The teaser for the Barbie movie opens with a falsified fact — that before Barbie, girls only ever played with baby dolls. Miriam Castillo Orozco is reminded daily that this isn’t true.
Castillo Orozco’s mother, María de Lourdes Orozco Cuautle, has spent the last 30 years building a staggering collection of 500 handmade, culturally significant dolls from 60 countries. Few are babies, most were made by Indigenous communities and all are treasure troves of information about the cultures they came from.
“Dolls have been created for centuries, and many show, for example, religious obligations, fashion traditions, cultural practices, they can even be charms for superstitions,” says Castillo Orozco, a PhD student in environmental studies at U of T Scarborough. “When they're specifically designed for girls, they’re also representations of how cultures teach girls how a woman should look and act.”
Castillo Orozco’s family, now all involved in maintaining, studying, storing or adding to the collection, have faced an uphill battle in convincing museums and other institutions that these dolls are more than just toys. A new U of T Scarborough research project is working to change that.

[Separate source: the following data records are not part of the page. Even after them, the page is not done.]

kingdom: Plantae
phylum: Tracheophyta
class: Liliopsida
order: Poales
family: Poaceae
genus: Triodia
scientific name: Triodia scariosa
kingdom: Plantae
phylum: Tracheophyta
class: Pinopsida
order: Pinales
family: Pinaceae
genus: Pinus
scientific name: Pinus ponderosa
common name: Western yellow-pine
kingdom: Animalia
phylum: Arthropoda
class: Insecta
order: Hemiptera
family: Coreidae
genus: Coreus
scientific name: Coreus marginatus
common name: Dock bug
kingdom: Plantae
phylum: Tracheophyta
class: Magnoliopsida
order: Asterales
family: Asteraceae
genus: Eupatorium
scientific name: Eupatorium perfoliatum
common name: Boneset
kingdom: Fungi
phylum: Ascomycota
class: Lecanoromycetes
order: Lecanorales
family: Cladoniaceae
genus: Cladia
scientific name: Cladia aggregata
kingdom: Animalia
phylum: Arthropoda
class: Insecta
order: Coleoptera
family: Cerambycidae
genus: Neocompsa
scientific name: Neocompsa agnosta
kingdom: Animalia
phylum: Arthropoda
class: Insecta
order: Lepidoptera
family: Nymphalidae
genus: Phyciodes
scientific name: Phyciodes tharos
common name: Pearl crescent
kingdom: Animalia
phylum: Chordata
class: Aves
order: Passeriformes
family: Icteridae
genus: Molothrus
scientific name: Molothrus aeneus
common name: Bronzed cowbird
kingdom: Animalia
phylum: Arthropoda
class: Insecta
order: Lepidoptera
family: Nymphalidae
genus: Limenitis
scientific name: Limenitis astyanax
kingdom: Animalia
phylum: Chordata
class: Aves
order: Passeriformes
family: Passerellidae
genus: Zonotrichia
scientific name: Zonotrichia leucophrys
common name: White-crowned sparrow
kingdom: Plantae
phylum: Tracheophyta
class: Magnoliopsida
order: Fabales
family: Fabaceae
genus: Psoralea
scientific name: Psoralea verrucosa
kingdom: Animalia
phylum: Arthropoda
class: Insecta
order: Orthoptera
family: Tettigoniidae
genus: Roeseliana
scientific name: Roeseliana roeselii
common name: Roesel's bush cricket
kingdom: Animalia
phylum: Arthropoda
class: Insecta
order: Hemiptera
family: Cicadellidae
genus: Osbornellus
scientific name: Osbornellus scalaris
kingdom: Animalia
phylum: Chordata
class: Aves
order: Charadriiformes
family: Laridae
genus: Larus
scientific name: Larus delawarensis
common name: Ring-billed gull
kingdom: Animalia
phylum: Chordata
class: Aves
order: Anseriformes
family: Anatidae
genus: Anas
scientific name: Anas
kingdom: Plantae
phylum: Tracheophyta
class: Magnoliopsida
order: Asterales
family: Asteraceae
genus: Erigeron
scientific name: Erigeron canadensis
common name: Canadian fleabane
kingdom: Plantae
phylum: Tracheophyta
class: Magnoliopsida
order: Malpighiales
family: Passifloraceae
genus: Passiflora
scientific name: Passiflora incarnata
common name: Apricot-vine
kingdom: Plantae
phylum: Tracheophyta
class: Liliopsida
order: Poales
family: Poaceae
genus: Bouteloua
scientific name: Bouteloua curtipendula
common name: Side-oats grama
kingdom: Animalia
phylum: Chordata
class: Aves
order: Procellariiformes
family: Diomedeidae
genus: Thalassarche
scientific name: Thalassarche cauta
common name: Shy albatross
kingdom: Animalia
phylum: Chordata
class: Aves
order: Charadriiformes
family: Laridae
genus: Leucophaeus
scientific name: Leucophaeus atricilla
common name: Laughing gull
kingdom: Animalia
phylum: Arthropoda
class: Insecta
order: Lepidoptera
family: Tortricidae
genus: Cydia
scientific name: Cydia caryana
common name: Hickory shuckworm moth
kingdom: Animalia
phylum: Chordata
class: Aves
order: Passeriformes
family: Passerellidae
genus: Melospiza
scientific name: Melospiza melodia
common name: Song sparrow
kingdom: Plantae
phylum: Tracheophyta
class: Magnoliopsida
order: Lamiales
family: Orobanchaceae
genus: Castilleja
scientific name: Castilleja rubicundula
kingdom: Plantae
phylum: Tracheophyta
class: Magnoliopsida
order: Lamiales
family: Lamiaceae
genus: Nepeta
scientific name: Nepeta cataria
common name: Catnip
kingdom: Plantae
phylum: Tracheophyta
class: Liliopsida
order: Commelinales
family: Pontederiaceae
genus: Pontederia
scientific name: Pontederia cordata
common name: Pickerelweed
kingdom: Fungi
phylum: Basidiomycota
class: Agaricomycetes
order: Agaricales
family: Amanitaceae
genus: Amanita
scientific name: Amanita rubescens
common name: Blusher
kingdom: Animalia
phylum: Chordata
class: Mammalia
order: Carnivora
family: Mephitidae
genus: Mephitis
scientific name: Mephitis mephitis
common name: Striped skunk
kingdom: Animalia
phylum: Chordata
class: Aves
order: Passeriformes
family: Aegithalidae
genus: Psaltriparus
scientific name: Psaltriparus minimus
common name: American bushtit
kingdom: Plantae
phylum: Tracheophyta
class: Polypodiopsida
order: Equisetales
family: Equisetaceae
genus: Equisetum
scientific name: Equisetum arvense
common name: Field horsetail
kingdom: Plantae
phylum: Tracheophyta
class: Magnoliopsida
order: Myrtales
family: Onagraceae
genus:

Orozco Cuautle — a historian and Nahua descendant from Puebla, Mexico — has meticulously cataloged and researched each doll in her collection. To join, a doll must have substantial information about its origins, and be created by ethnic groups, individuals or small businesses. They also need to wear traditional outfits or be made of local materials — dolls from Morocco are made with camel skin, for example, while dolls from Greenland use caribou. In some cases, the dolls are a testament to the climate crisis, as their materials change with species decline over time.
“The clothes are also really important, they communicate the history of how garments were made in that region, and the aims of clothing and traditions shown to girls,” says Castillo Orozco. “The dolls are almost always from women that are trying to be financially independent or trying to sustain their kids. They find a way to progress through dolls.”
Some of the dolls, the oldest of which dates to the 1800s, articulate centuries of world history. Take a doll made by the Herero people in part of what is now Namibia, a southern African country and former German colony. The doll’s outfit follows the dress code Germans forced on locals in a mandate that massively impacted the region, as the fibres used to make these clothes weren’t previously grown and required a seismic shift for agriculture systems. When Castillo Orozco told her PhD supervisor Nicole Klenk about this particular doll, Klenk was hooked.
“I hadn't realized that through the lens of a doll we could look at the relationships between people and between people and the land,” says Klenk, project co-lead and associate professor in the department of physical and environmental sciences. “There's no department of doll studies. There's no discipline, yet we can learn so much from them.”
Researchers digitally illustrating dolls’ history
The collection is scattered across family members’ houses, tucked in closets and drawers but protected by showcases. So, Orozco Cuautle, Castillo Orozco and Klenk put together a multidisciplinary team to bring the dolls to the digital world, starting with one by the Otomi people, an Indigenous community in Mexico, from the state of Querétaro.
As the project’s research assistant, third-year sociology student Simón Reyes is augmenting and illustrating Orozco Cuautle’s extensive data using StoryMaps, a platform that lets users build interactive narrative maps.
“With the Barbie movie, dolls are on people's minds. And I think it's a really interesting time to share a collection of Indigenous dolls,” Reyes says.
It’s a tall order to relay the history of a dönxu doll, traditionally made by grandmothers during New Year’s Eve as gifts for little girls, and the lele (or “baby”) doll it comes with. The lele doll was co-opted and mass produced in a government effort to create a symbol of tourism in Mexico and now largely outsells the dönxu.
“It’s a beautiful illustration of these clashing Indigenous versus capitalist approaches to knowledge systems and how to present them,” says Erin Webster, project co-lead and associate professor, teaching stream in the department of arts, culture and media.
A core goal for the project, which received funding from the Critical Digital Humanities Institute and the Pedagogies of Inclusive Excellence Departmental Fund, is to prioritize and centre Indigenous research, methodologies, sources and scholars, including Orozco Cuautle. It’s been difficult to find information about Otomi people written by Otomi people, and part of the map includes a critique of the sources available, though Reyes is having luck connecting with Otomi knowledge keepers over Instagram.
“A lot of what’s been produced has been produced from the outside, it’s not the way the community would talk about themselves,” says Danielle Kwan-Lafond, co-lead of the project and assistant professor, teaching stream, in the department of sociology. “We’re making sure there’s always constant conversations, transparency and the willingness to learn together.”
Kwan-Lafond already plans to use the map in one of her courses, Reyes wants to translate it into Spanish and the Otomi language and the entire team hopes this is only the beginning.